(Exercise details):
Set down the records below word for word, leaving out the pictures.

[Start of Attachment]

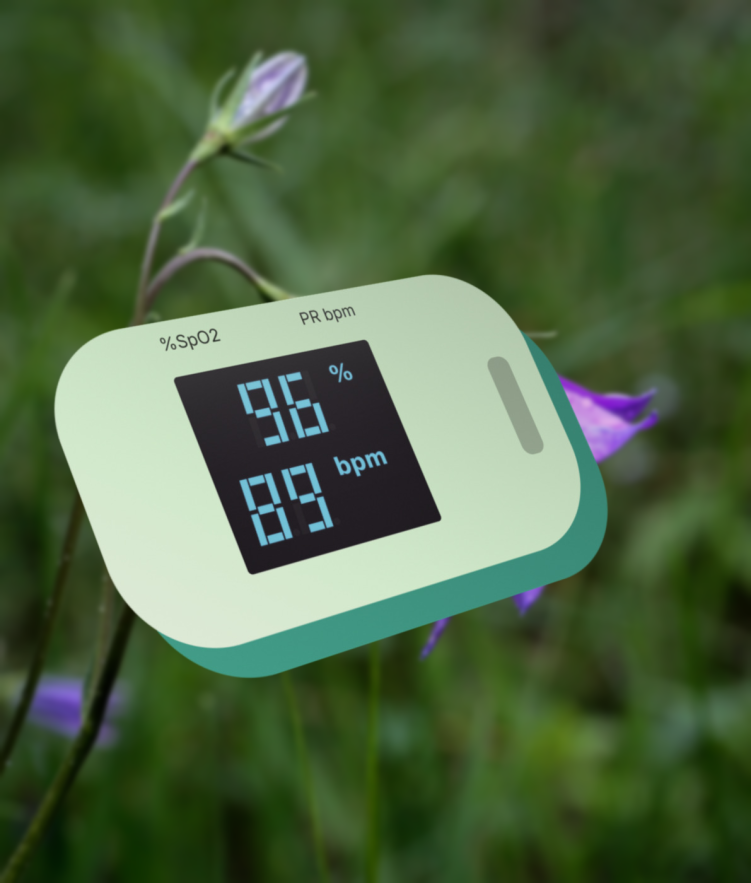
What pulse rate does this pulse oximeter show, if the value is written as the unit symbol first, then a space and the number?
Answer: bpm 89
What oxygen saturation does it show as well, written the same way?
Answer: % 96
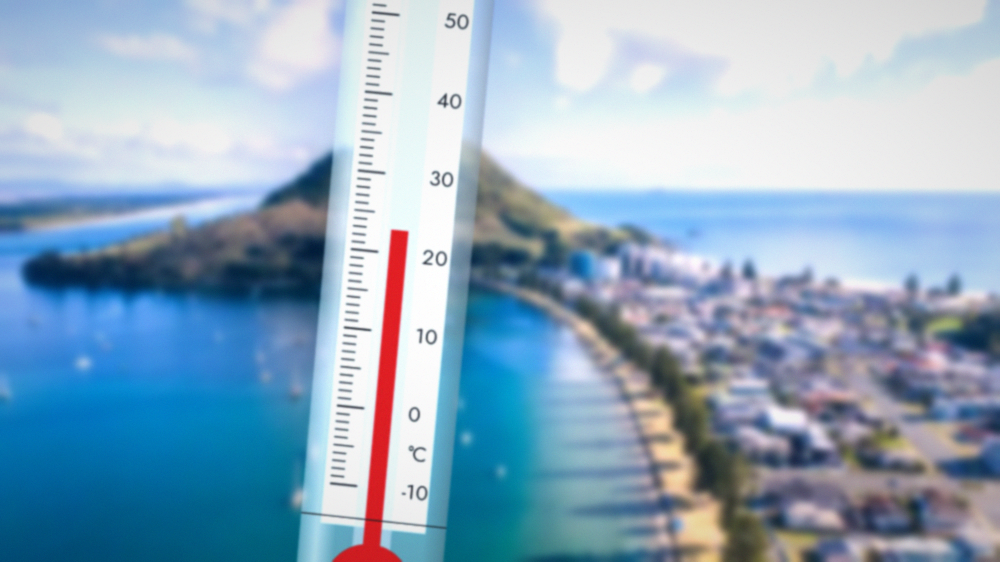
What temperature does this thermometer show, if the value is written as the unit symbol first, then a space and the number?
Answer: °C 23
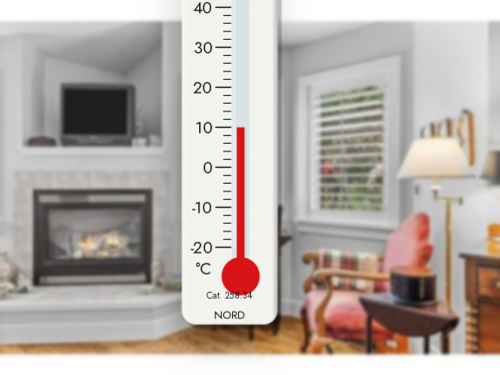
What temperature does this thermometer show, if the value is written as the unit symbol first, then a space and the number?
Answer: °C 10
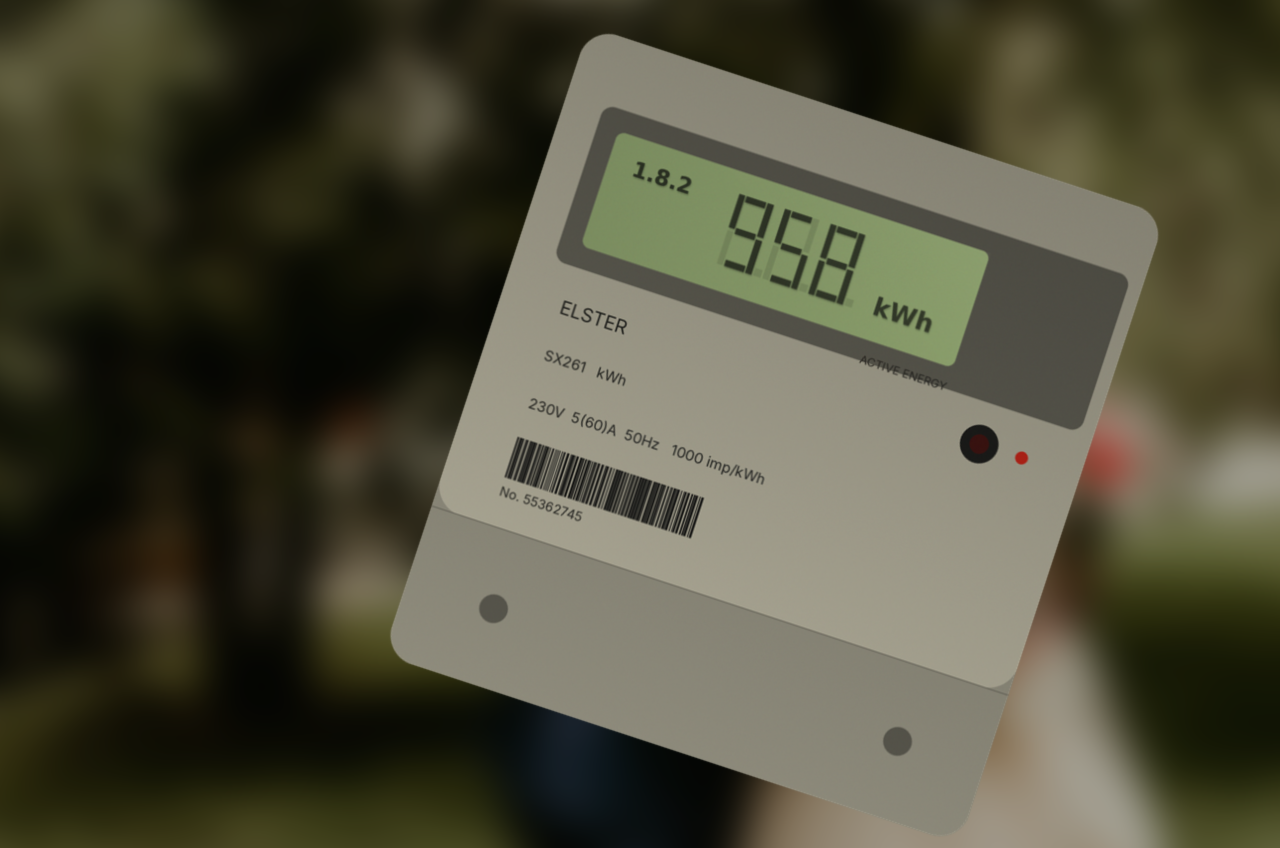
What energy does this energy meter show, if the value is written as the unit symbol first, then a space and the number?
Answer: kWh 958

[End of Attachment]

(Answer to this exercise):
What pulse rate does this pulse oximeter show, if the value is written as the unit symbol first, then a space and the number?
Answer: bpm 89
What oxygen saturation does it show as well, written the same way?
Answer: % 96
What temperature does this thermometer show, if the value is written as the unit symbol first, then a space and the number?
Answer: °C 23
What temperature does this thermometer show, if the value is written as the unit symbol first, then a space and the number?
Answer: °C 10
What energy does this energy meter show, if the value is written as the unit symbol first, then a space and the number?
Answer: kWh 958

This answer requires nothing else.